Backlog at SAPS forensic labs not acceptable, says Cele
The police minister apologised to victims of crime and promised to get things up to speed within 18 months
The backlog of more than 280,000 cases at the SA Police Service (SAPS) forensic laboratories has been a “nightmare” for everyone relying on their services, police minister Bheki Cele conceded in parliament on Tuesday.
He apologised to all victims of crime “for the pain and anguish these delays have caused” and said the backlog is “unacceptable” and gave assurance that the problem is being addressed.
The four SAPS forensic laboratories are responsible for conducting DNA tests and profiling, which are often crucial to link crimes to their perpetrators. Without this evidence, prosecution cannot proceed.
Cele said that of the 280,291 backlogged cases, more than 60,000 have not yet been analysed; 36,626 are DNA-related and 82,000 related to gender-based violence (GBV) and femicide.
Cele was speaking at the end of an “urgent debate of national importance” in the National Assembly, that is, the DNA crisis within the SAPS, which was introduced by DA MP Andrew Whitfield who noted that the backlog had soared from just more than 7,000 in 2017/2018.
“Our goal is to bring normality back to the operations of the SAPS forensic laboratories within the next 18 months,” Cele said.
Part of the problem is corruption and some SAPS officials working in the laboratories and in supply chain management have been arrested and are in court on charges of corruption.
Also, from June 2020, there was no electronic track-and-trace functionality available due to the discontinuation of the IT system by the service provider. This meant tracking and tracing evidence could only be done manually, which saw a rapid build-up of the backlog as forensic analysts could only process a fraction of that done previously.

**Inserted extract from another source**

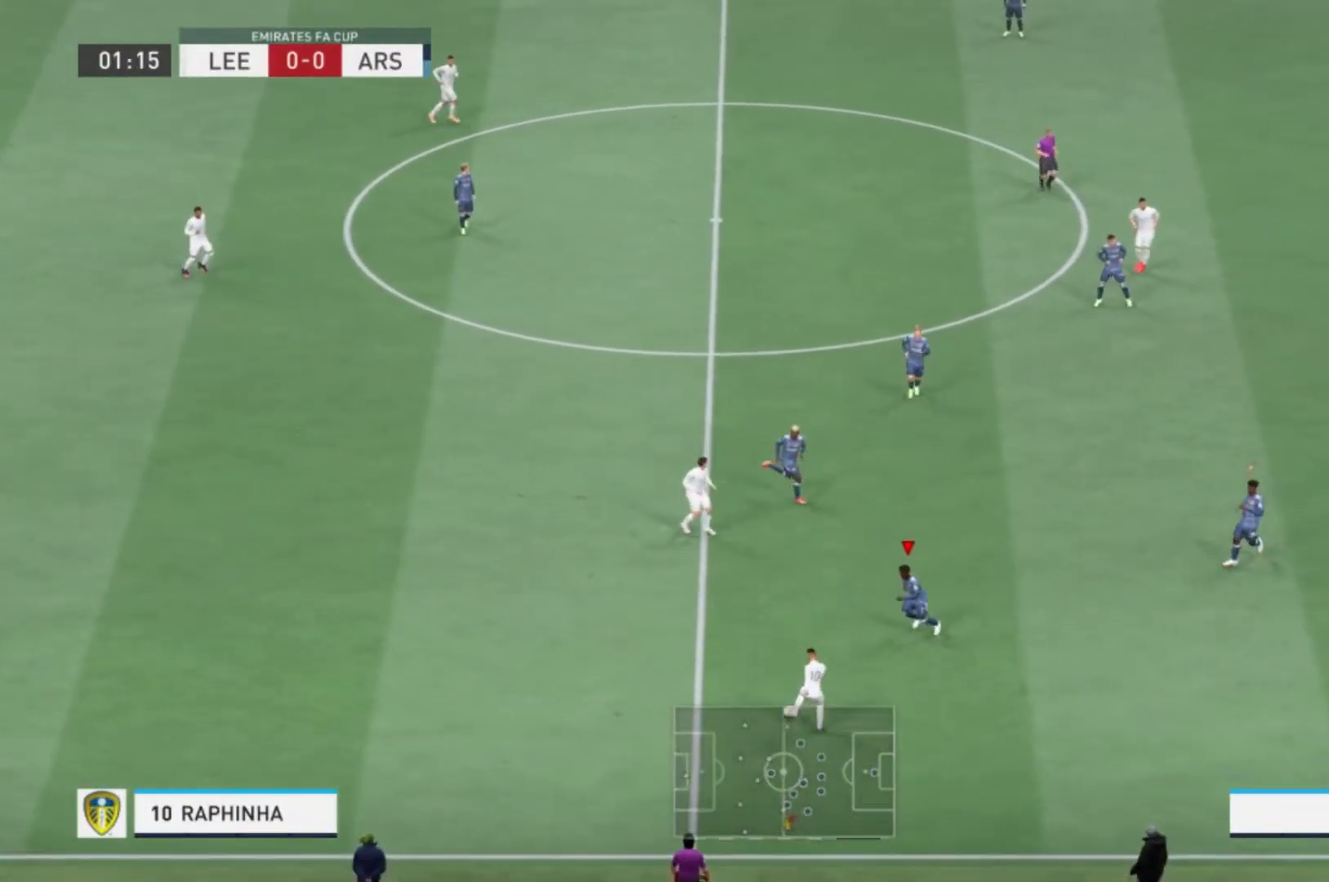
{"buttons": ["L2"], "left_stick": "left", "right_stick": "center", "events": [[267, "left_stick", "left"], [334, "L2", "down"]]}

A new system with track-and-trace functionality is now fully operational and allows the laboratories to process 11,000 cases a week instead of the 1,000 when done manually.
Testing specimens for DNA also suffered a bottleneck due to a lack of kits. “This shortage was due to poor contract management in the SAPS,” Cele said. An urgent turnaround plan is being implemented. About 42% of dockets for crimes committed against women and children, outstanding for more than a year, have now been finalised.
All cases related to GBV and femicide are being prioritised based on guidance by the National Prosecuting Authority. A total of 77,485 such cases, which are court-ready but awaiting results from the forensic laboratories, are being processed, with more than 2,500 of such cases finalised so far.
An overhaul of the contract management system at the laboratories is under way, Cele told MPs, with long-term contracts being reviewed. Consumables, such as DNA kits, are being procured and the human capacity at the laboratories is being built up so that by the end of July there will be an additional 150 forensic analysts.
It is envisaged that 40% of the laboratory staff will be dedicated to addressing the backlog, and 60% new cases. “We are turning the tide,” Cele said.